Panretinal photocoagulation induces pro-inflammatory cytokines and macular thickening in high-risk proliferative diabetic retinopathy.

PURPOSE

To investigate whether pan-retinal photocoagulation (PRP) affects vitreous levels of cytokines and macular thickening in patients with high-risk proliferative diabetic retinopathy (PDR).

METHODS

Fourteen patients with bilateral high-risk PDR--which requires pars plana vitrectomy (PPV)--but without a history of retinal photocoagulation participated in this study. Before PPV, one eye received PRP, and the other eye did not. The concentrations of cytokines of vascular endothelial growth factor (VEGF), stromal derived factor-1 (SDF-1), interleukin-6 (IL-6) and regulated upon activation, normal T-cell expressed and secreted (RANTES) were measured in each vitreous sample obtained at PPV. Macular thickness obtained by optical coherence tomography was also monitored during clinical course.

RESULTS

After the PRP, macular thickness in PRP-pretreated eye showed temporal increase.
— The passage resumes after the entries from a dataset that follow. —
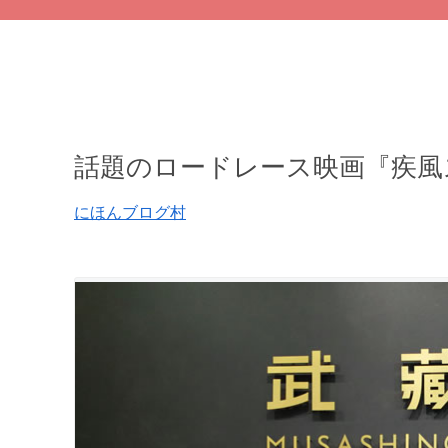
話題のロードレース映画『疾風
にほんブログ村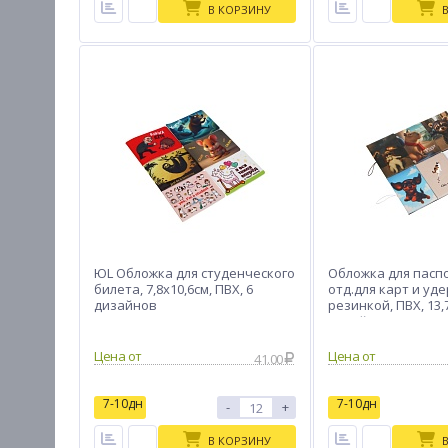
В КОРЗИНУ
ЮL Обложка для студенческого
Обложка для паспо
билета, 7,8x10,6см, ПВХ, 6
отд.для карт и у
дизайнов
резинкой, ПВХ, 13,7
дизайнов, #3
Цена от
Цена от
41.00
7-10дн
7-10дн
-
+
В КОРЗИНУ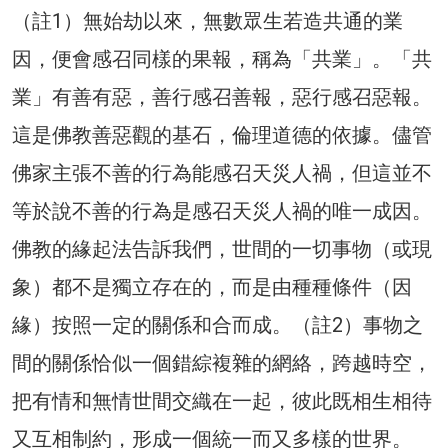
（註1）無始劫以來，無數眾生若造共通的業
因，便會感召同樣的果報，稱為「共業」。「共
業」有善有惡，善行感召善報，惡行感召惡報。
這是佛教善惡觀的基石，倫理道德的依據。儘管
佛家主張不善的行為能感召天災人禍，但這並不
等於說不善的行為是感召天災人禍的唯一成因。
佛教的緣起法告訴我們，世間的一切事物（或現
象）都不是獨立存在的，而是由種種條件（因
緣）按照一定的關係和合而成。（註2）事物之
間的關係恰似一個錯綜複雜的網絡，跨越時空，
把有情和無情世間交織在一起，彼此既相生相待
又互相制約，形成一個統一而又多樣的世界。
Vitreous levels of IL-6 and RANTES in PRP pre-treated eye were significantly higher than levels in control eyes (p = 0.013, p = 0.033). Although macular thickness in control was correlated to vitreous levels of VEGF and IL-6 (p = 0.022, p = 0.003), that in PRP-pretreated eye was closely correlated to IL-6 and RANTES (p = 0.002, p = 0.011). After the PPV, macular thickness in both eye groups improved, and there was no significant difference between both eye groups 3 months after the PPV.

CONCLUSIONS

In patients with high-risk PDR, PRP cause temporal worsening of macular edema linked with pro-inflammatory cytokines of IL-6 and RANTES, but not with VEGF and SDF-1. Thus, PRP-induced macular edema was caused by inflammation, while visual prognosis after PPV was not influenced by pretreatment of PRP.